— Пусти меня! — взмолился Наставник. Кору невольно усмехнулась. — Что ты, Хотуру! И в мыслях не было…

— Тварь ты, — бросил Хотуру с отвращением. — В детстве из тебя бойца не вышло, так ты решил обезопаситься от случайностей, а? Пусть безоружен, зато в тепле — и никого тебе не надо, так? Одна радость — жратва, выпивка, проповеди — и на кровь посмотреть, да? Приятно смотреть на красное? Мало было возможностей посмотреть хорошенько?

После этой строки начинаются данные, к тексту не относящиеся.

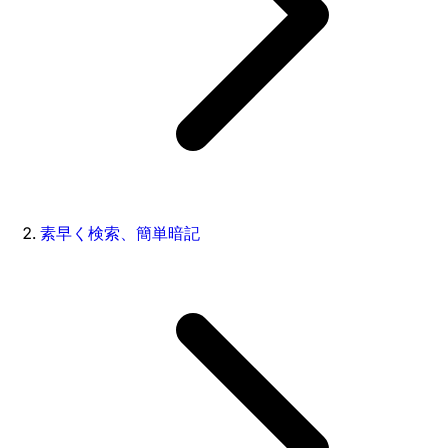
素早く検索、簡単暗記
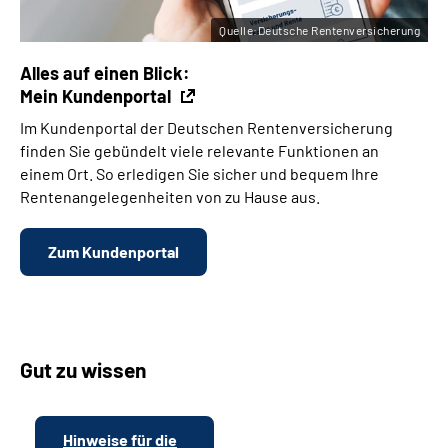
Quelle:Deutsche Rentenversicherung
Alles auf einen Blick:
Mein Kundenportal
Im Kundenportal der Deutschen Rentenversicherung
finden Sie gebündelt viele relevante Funktionen an
einem Ort. So erledigen Sie sicher und bequem Ihre
Rentenangelegenheiten von zu Hause aus.
Zum Kundenportal
Gut zu wissen
Hinweise für die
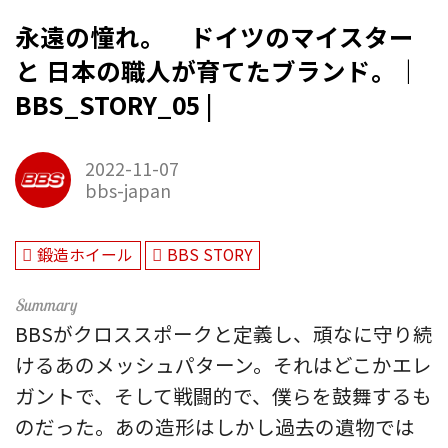
永遠の憧れ。 ドイツのマイスター
と 日本の職人が育てたブランド。｜
BBS_STORY_05 |
2022-11-07
bbs-japan
鍛造ホイール
BBS STORY
BBSがクロススポークと定義し、頑なに守り続
けるあのメッシュパターン。それはどこかエレ
ガントで、そして戦闘的で、僕らを鼓舞するも
のだった。あの造形はしかし過去の遺物では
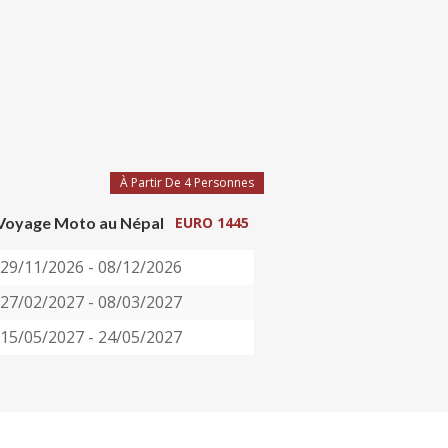
À Partir De 4 Personnes
Voyage Moto au Népal
EURO 1445
29/11/2026 - 08/12/2026
27/02/2027 - 08/03/2027
15/05/2027 - 24/05/2027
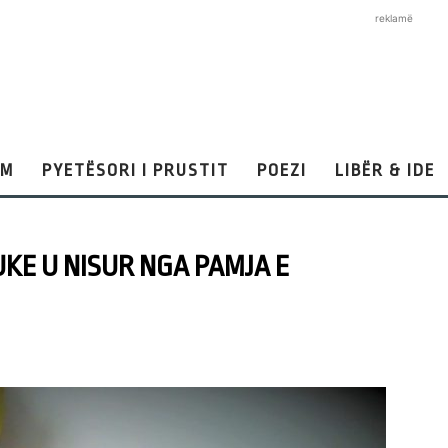
reklamë
AM
PYETËSORI I PRUSTIT
POEZI
LIBËR & IDE
UKE U NISUR NGA PAMJA E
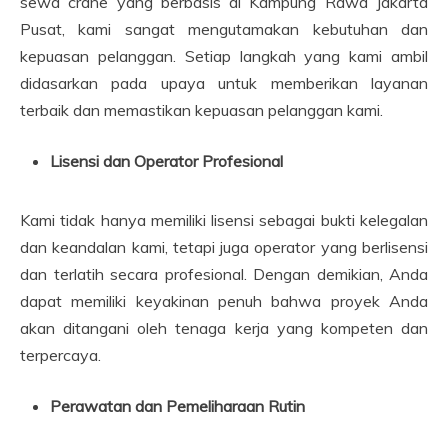
sewa crane yang berbasis di Kampung Rawa Jakarta
Pusat, kami sangat mengutamakan kebutuhan dan
kepuasan pelanggan. Setiap langkah yang kami ambil
didasarkan pada upaya untuk memberikan layanan
terbaik dan memastikan kepuasan pelanggan kami.
Lisensi dan Operator Profesional
Kami tidak hanya memiliki lisensi sebagai bukti kelegalan
dan keandalan kami, tetapi juga operator yang berlisensi
dan terlatih secara profesional. Dengan demikian, Anda
dapat memiliki keyakinan penuh bahwa proyek Anda
akan ditangani oleh tenaga kerja yang kompeten dan
terpercaya.
Perawatan dan Pemeliharaan Rutin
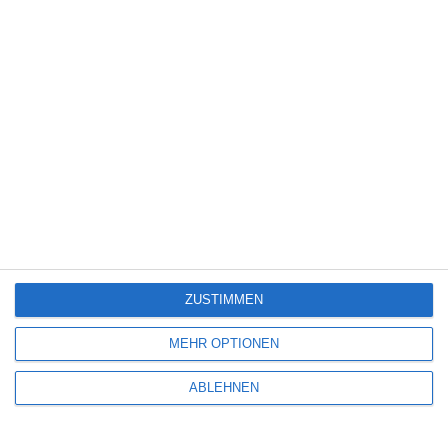
Name
*
E-Mail-Adresse
*
Website
ZUSTIMMEN
MEHR OPTIONEN
Benachrichtige mich über nachfolgende Kommentare via E-Mail.
ABLEHNEN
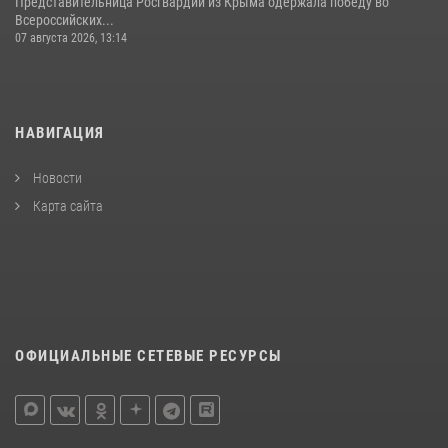
Представительница Росгвардии из Крыма одержала победу во
Всероссийских...
07 августа 2026, 13:14
НАВИГАЦИЯ
Новости
Карта сайта
ОФИЦИАЛЬНЫЕ СЕТЕВЫЕ РЕСУРСЫ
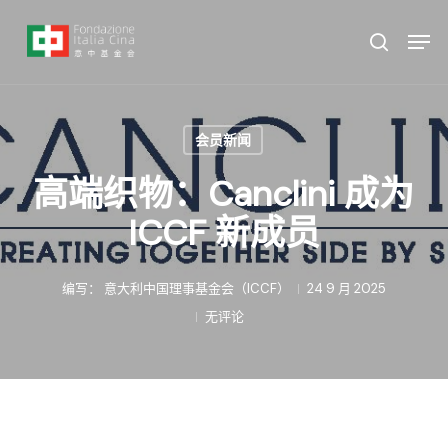
跳
菜
菜单
至
单
搜索
主
要
内
会员新闻
容
高端织物：Canclini 成为
ICCF 新成员
编写：
意大利中国理事基金会（ICCF）
24 9 月 2025
无评论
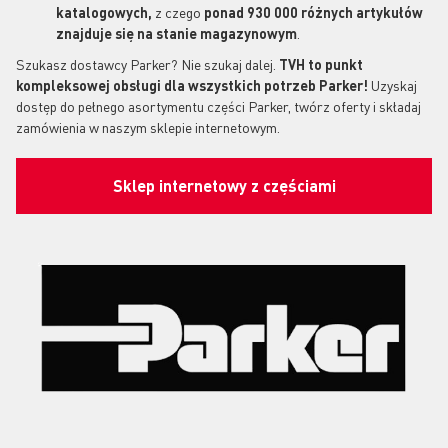
katalogowych,
z czego
ponad 930 000 różnych artykułów
znajduje się na stanie magazynowym
.
Szukasz dostawcy Parker? Nie szukaj dalej.
TVH to punkt
kompleksowej obsługi dla wszystkich potrzeb Parker!
Uzyskaj
dostęp do pełnego asortymentu części Parker, twórz oferty i składaj
zamówienia w naszym sklepie internetowym.
Sklep internetowy z częściami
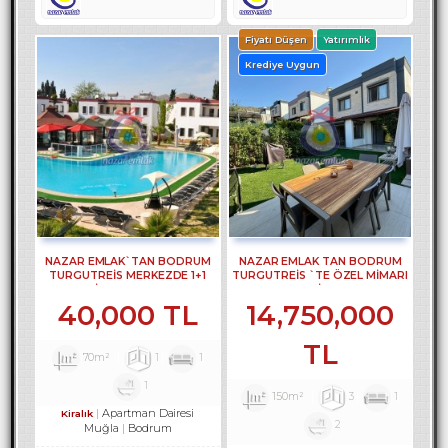
Fiyatı Düşen
Yatırımlık
Krediye Uygun
NAZAR EMLAK`TAN BODRUM
NAZAR EMLAK TAN BODRUM
TURGUTREİS MERKEZDE 1+1
TURGUTREİS `TE ÖZEL MİMARI
DAİRE REF--3308.
TASARIM 3 +1 VİLLA REF-3299 ...
40,000 TL
14,750,000
TL
70m²
1
1
1
150m²
3
1
Apartman Dairesi
Kiralık
2
Muğla
Bodrum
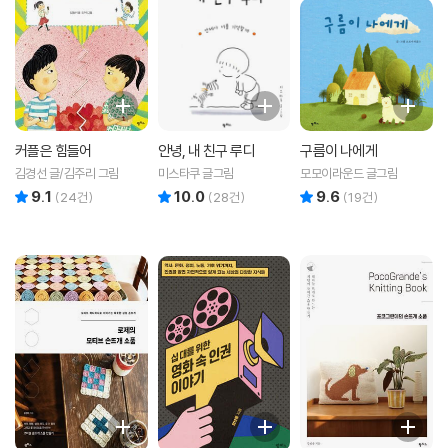
커플은 힘들어
안녕, 내 친구 루디
구름이 나에게
김경선 글/김주리 그림
미스타쿠 글그림
모모이라운드 글그림
9.1
10.0
9.6
리뷰 총점
리뷰 총점
리뷰 총점
(
24
건)
(
28
건)
(
19
건)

— Не надо так со мной, — голос Ному задрожал. — Я — слуга Творца… я же — о завете, об Истинном Пути… добру пытаюсь учить… заблудших…

— Я, что ли, заблудший?

— Просто — мирской человек, не мудрый…

— Ага. Ты — мудрый. С твоей-то злостью? Я, говоришь, слишком ласков со своей старухой? Слишком люблю сына? Слишком думаю о том, другом, которого, наверное, в этом мире и не увижу? Волков сегодня не окоротил? Ну да, мне надо быть таким же деревянным, как ты! Сейчас научусь, только вот отрежу себе то же самое, что ты себе отрезал в юности!

— Наверное, ты прав, — еле выдавил из себя Наставник. Кору подумала, что теперь Хотуру, вероятно, держит его за ворот балахона, и жёсткая тесьма вокруг ворота впилась Ному в горло. — Ты, наверное, прав, Львёнок, а я заблуждаюсь…

Очевидно, Хотуру отшвырнул Наставника от себя — тот впечатался спиной в стену прямо напротив малого алтаря. Кору прижалась к холодному камню всем телом, стараясь превратиться в тень — но Ному даже не взглянул в её сторону.

— Слишком круто… — жалобно сказал он своему Львёнку. — И так спина ноет… я уже не мальчик…

— Молчи — целее будешь, — буркнул Хотуру. — Вздумаешь мутить воду — эта боль лаской покажется, Наставник. Спаси тебя Творец обсуждать при мне чангранских Львят! Не твоего ума это дело — лучше помолись за них!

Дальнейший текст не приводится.